Forward transitive compatibility requires that a new version of the schema be compatible with all future versions. This is useful when consumers are updated asynchronously with producers.

Code Example

curl -X PUT \
  -H "Content-Type: application/vnd.schemaregistry.v1+json" \
  --data '{"compatibility": "FORWARD_TRANSITIVE"}' \
  http://localhost:8081/config/<subject_name>

Java Code Example

import io.confluent.kafka.schemaregistry.client.CachedSchemaRegistryClient;
import io.confluent.kafka.schemaregistry.client.SchemaRegistryClient;
import io.confluent.kafka.schemaregistry.rest.exceptions.RestClientException;

import java.io.IOException;

public class ForwardTransitiveExample {
    public static void main(String[] args) throws IOException, RestClientException {
        String schemaRegistryUrl = "http://localhost:8081";
        SchemaRegistryClient client = new CachedSchemaRegistryClient(schemaRegistryUrl, 10);

        String subject = "<subject_name>";
        String compatibility = "FORWARD_TRANSITIVE";

        // Set compatibility type
        client.updateCompatibility(subject, compatibility);

        // Check current compatibility type
        String currentCompatibility = client.getCompatibility(subject);
        System.out.println("Current compatibility level: " + currentCompatibility);
    }
}

Pros

  • ✅ Ensures stability for old consumers with new data.

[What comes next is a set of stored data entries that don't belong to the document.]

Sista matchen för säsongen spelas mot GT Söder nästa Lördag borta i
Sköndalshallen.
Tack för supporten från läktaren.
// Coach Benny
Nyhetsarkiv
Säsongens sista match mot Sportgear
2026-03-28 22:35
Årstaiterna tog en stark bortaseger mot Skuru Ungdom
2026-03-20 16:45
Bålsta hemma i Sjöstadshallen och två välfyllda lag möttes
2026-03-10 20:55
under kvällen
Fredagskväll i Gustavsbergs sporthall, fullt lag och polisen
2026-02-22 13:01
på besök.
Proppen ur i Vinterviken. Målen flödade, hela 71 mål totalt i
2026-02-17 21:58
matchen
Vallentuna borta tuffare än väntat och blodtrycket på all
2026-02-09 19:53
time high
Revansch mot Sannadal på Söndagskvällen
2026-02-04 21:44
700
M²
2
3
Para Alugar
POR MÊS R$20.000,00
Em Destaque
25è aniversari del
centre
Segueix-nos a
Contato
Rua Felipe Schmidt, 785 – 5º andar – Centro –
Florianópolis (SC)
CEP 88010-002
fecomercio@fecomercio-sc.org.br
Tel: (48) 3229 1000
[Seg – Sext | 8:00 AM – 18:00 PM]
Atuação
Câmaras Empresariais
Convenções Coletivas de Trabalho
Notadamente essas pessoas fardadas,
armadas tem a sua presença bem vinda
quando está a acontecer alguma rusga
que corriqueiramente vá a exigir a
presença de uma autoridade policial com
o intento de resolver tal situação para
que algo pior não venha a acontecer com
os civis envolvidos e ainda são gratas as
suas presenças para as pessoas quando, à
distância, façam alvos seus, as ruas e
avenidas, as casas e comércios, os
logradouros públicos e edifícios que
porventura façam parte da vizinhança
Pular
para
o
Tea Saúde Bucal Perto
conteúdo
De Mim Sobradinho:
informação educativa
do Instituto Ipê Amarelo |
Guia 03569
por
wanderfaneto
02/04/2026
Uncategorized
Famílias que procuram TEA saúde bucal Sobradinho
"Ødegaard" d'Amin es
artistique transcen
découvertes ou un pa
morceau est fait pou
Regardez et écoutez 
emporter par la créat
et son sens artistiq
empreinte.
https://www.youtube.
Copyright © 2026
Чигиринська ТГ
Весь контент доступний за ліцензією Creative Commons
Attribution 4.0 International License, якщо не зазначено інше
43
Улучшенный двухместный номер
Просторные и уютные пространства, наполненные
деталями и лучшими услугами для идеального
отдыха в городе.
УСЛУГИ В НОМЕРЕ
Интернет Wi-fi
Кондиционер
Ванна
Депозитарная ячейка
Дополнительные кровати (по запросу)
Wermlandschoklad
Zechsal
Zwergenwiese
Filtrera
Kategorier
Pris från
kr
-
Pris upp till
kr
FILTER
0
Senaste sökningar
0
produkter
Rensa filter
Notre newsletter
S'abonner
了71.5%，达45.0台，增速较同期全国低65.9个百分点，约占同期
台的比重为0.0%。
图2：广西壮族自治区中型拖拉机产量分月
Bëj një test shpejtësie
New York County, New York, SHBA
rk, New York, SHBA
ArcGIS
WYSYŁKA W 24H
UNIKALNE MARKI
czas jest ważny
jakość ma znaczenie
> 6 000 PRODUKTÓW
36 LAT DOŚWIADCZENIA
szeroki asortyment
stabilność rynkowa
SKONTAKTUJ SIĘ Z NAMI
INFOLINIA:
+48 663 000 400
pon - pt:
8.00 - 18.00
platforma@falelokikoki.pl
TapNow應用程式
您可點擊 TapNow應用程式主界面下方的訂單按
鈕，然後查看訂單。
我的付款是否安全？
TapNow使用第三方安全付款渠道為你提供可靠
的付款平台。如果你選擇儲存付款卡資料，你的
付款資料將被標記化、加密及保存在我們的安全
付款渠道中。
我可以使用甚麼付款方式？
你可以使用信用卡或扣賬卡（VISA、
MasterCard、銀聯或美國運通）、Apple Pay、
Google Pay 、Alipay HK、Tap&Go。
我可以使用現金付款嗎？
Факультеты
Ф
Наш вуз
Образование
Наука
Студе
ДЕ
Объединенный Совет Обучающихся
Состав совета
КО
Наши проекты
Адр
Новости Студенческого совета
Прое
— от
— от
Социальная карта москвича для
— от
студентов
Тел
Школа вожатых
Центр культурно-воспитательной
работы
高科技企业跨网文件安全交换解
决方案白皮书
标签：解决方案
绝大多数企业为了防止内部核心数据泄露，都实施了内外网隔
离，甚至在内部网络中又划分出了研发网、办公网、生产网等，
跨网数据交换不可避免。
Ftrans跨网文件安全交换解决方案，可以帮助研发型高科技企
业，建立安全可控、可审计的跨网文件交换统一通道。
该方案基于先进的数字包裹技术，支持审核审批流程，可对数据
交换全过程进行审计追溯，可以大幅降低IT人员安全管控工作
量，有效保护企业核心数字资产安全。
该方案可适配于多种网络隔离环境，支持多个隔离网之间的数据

  • ✅ Convenient for systems with asynchronous updates.

Cons

  • ❌ Does not guarantee compatibility with historical data.

FULL_TRANSITIVE

Description

Full transitive compatibility combines the requirements of backward and forward compatibility. A new schema version must be compatible with both previous and future versions.

Code Example

curl -X PUT \
  -H "Content-Type: application/vnd.schemaregistry.v1+json" \
  --data '{"compatibility": "FULL_TRANSITIVE"}' \
  http://localhost:8081/config/<subject_name>

Java Code Example

import io.confluent.kafka.schemaregistry.client.CachedSchemaRegistryClient;
import io.confluent.kafka.schemaregistry.client.SchemaRegistryClient;
import io.confluent.kafka.schemaregistry.rest.exceptions.RestClientException;

import java.io.IOException;

public class FullTransitiveExample {
    public static void main(String[] args) throws IOException, RestClientException {
        String schemaRegistryUrl = "http://localhost:8081";
        SchemaRegistryClient client = new CachedSchemaRegistryClient(schemaRegistryUrl, 10);

        String subject = "<subject_name>";
        String compatibility = "FULL_TRANSITIVE";

        // Set compatibility type
        client.updateCompatibility(subject, compatibility);

        // Check current compatibility type
        String currentCompatibility = client.getCompatibility(subject);
        System.out.println("Current compatibility level: " + currentCompatibility);
    }
}

Pros

  • ✅ Maximum flexibility and resilience.
  • ✅ Guarantees compatibility with all schema versions.

Cons

  • ❌ The strictest compatibility type.
  • ❌ Requires careful planning for schema changes.

Comparison Table

Compatibility Type

Compatibility with Past Versions

Compatibility with Future Versions

Ease of Use

Applicability

BACKWARD_TRANSITIVE

Medium

Long-term data storage

FORWARD_TRANSITIVE

Medium

Asynchronous updates

FULL_TRANSITIVE

Low

Maximum resilience


These compatibility types allow you to configure the system to meet your stability and flexibility requirements. The correct choice depends on your system architecture and use cases.